Here’s a thought that might annoy you, but maybe it has a little bit of truth in it as well. Am I being fanciful in speculating that the reason is our guilt-ridden Catholic history? I don’t think so. As a society, we believe in retribution, in guilt, in sin and in penance, or at least, we used to and it will take us a while before we shake off the behaviours associated with those beliefs. Generation after Irish generation was hammered into submission by the Church, and although the late Brian Lenihan was a member of the pampered elite, it’s my belief that he was infected with this pietistic nonsense as much as the poorest labourer.
He might not have realised that these forces were at work, any more than Cowen was, if he happened to be sober in September 2008, but the truth is that both of those guys were members of the last generation to internalise the Catholic doctrine of guilt.
Why is Iceland back in the market after defaulting? Why is Iceland negotiating reasonable rates of interest for money?
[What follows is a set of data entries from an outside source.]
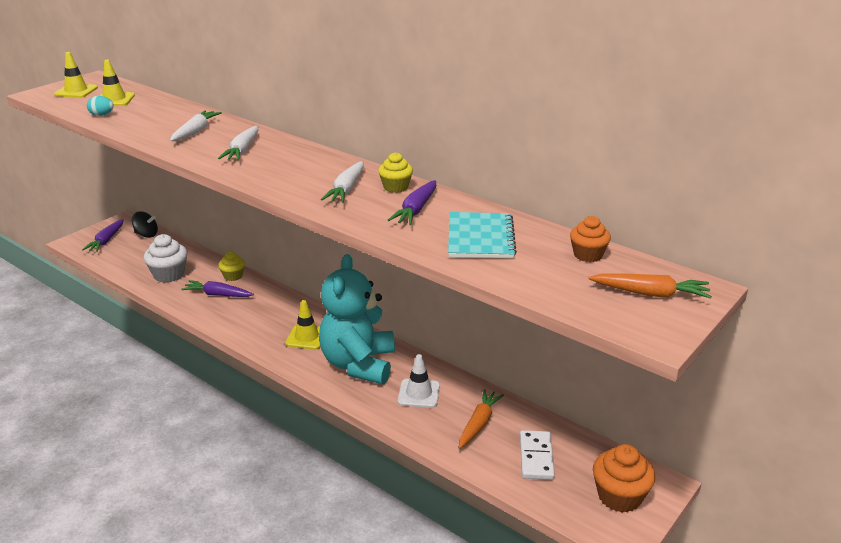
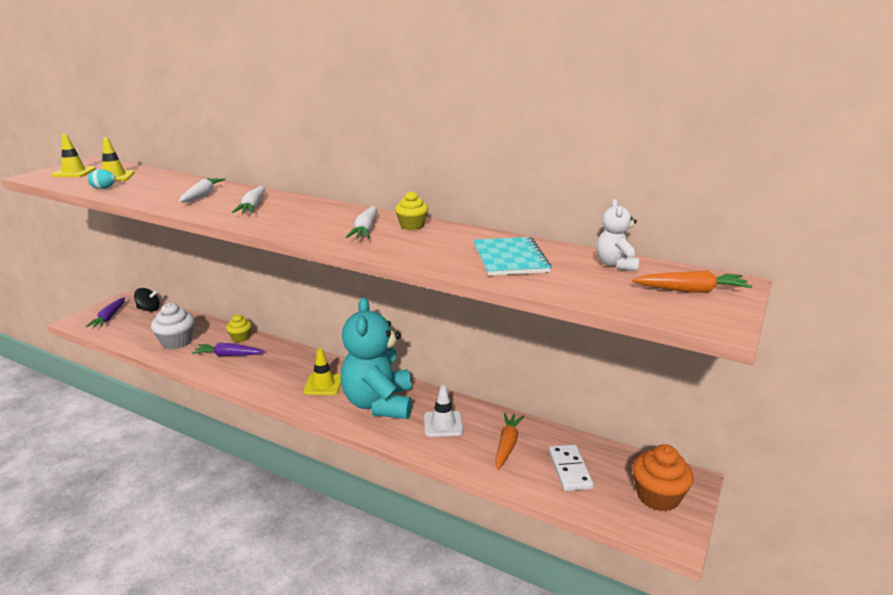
camera: 10 degrees left, 5 degrees down
purple carrot [388,180,436,225] -> none
orange cupcake [570,216,611,262] -> white teddy bear [596,199,639,271]

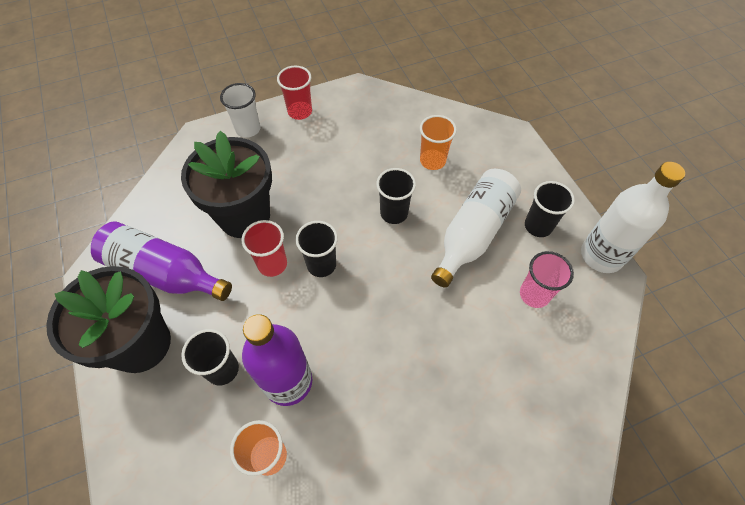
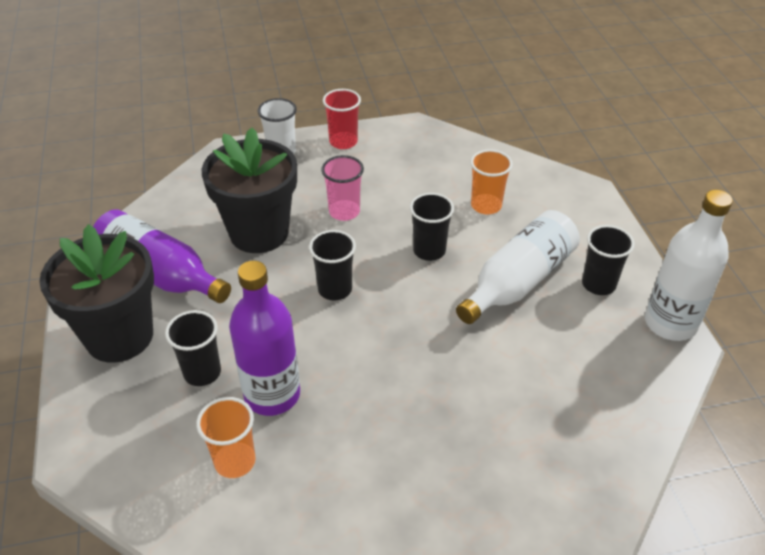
camera: 10 degrees right, 15 degrees down
red cup [242,220,287,277] -> none
pink cup [520,251,574,308] -> pink cup moved to [321,155,364,221]

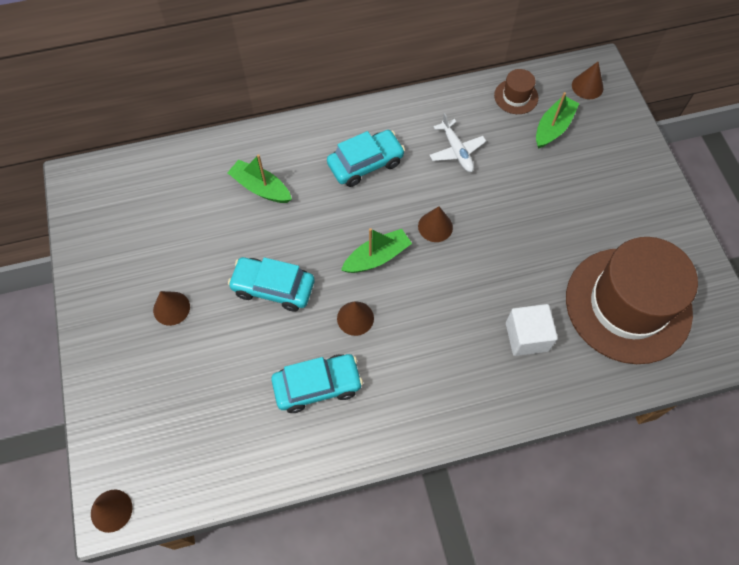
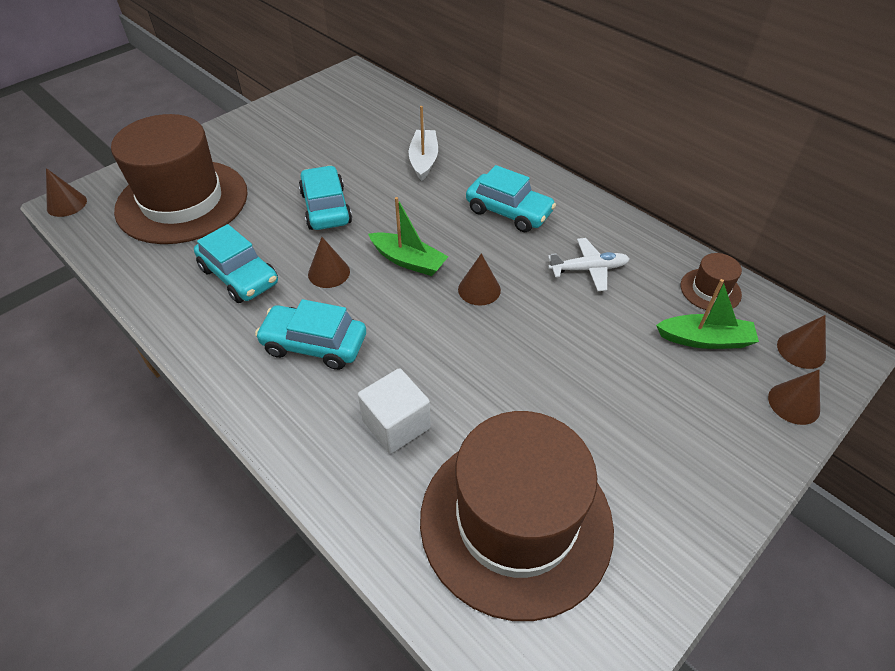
camera: 60 degrees right, 15 degrees down
brown cone [153,291,190,326] -> brown cone moved to [768,370,820,425]
green boat [227,154,292,203] -> white boat [409,106,438,181]
white plane [429,113,486,172] -> white plane turned 135 degrees counterclockwise [548,238,629,291]
none -> brown hat [111,114,248,244]
none -> turquoise car [255,299,366,370]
Simple. These people never handed over their analytical powers to a man in a frock, unlike us. They know bullshit when they see it.
Why don’t we learn the lesson of Iceland and tell people like Klaus Masuch to get stuffed? If he was so rattled by a simple question from a journalist, you’d have to suspect that he has no more belief in what he’s saying than the rest of us do, and there’s the nub of the issue. Nobody believes any of this nonsense.
And yet Ireland, the unthinking, uncritical best boy in the class, still plans to pay over €70 billion in order to ensure that hedge funds don’t suffer for consorting with criminals.
Poor old Barbara doesn’t seem to understand that a question is simply a question, and makes a complete eejit of herself by saying to Vincent That’s your view.
Is this the calibre of person who gets a job in Brussels? It’s probably the moment when the European Commission case falls to pieces. Barbara might as well have said, Come on Ireland. Unless you want to spend the rest of your lives listening to idiots like me, it’s time to start lighting the Molotov cocktails
Any con-man I ever met stung me, but I never asked the government to pick up the bill, and why should the banks’ bondholders be any different? One of the Troika members agrees with us. The IMF thinks that people who take a gamble should be prepared to lose, on the very sound logic that this is the very basis of capitalism, and therefore, ironically, it’s the people we thought were our friends who argue against us: the European Union and the United States in the form of Timothy Geithner, US treasury secretary.
Meanwhile, the Old Enemy, in the form of UK chancellor George Osbourne, argued in our favour but was shouted down. Maybe it’s time to re-evaluate the precise nature of our allies and our enemies, and adjust our policies accordingly on the basis of Realpolitik as opposed to emotion. For once in our lives, maybe we should plan for what will benefit us.
Ya pays yer money and ya takes yer chances. That’s the essence of capitalism and they all understand it.
It’s about time the Irish government understood it too.